*Action item:* Reproduce each line of the entries below, keeping every word, number, and line break unchanged.

Data section below:

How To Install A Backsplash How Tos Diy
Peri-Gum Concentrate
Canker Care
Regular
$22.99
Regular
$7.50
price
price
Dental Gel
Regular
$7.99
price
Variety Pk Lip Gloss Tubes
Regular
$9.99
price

End of Data section.

*Problem solution:*
How To Install A Backsplash How Tos Diy
Peri-Gum Concentrate
Canker Care
Regular
$22.99
Regular
$7.50
price
price
Dental Gel
Regular
$7.99
price
Variety Pk Lip Gloss Tubes
Regular
$9.99
price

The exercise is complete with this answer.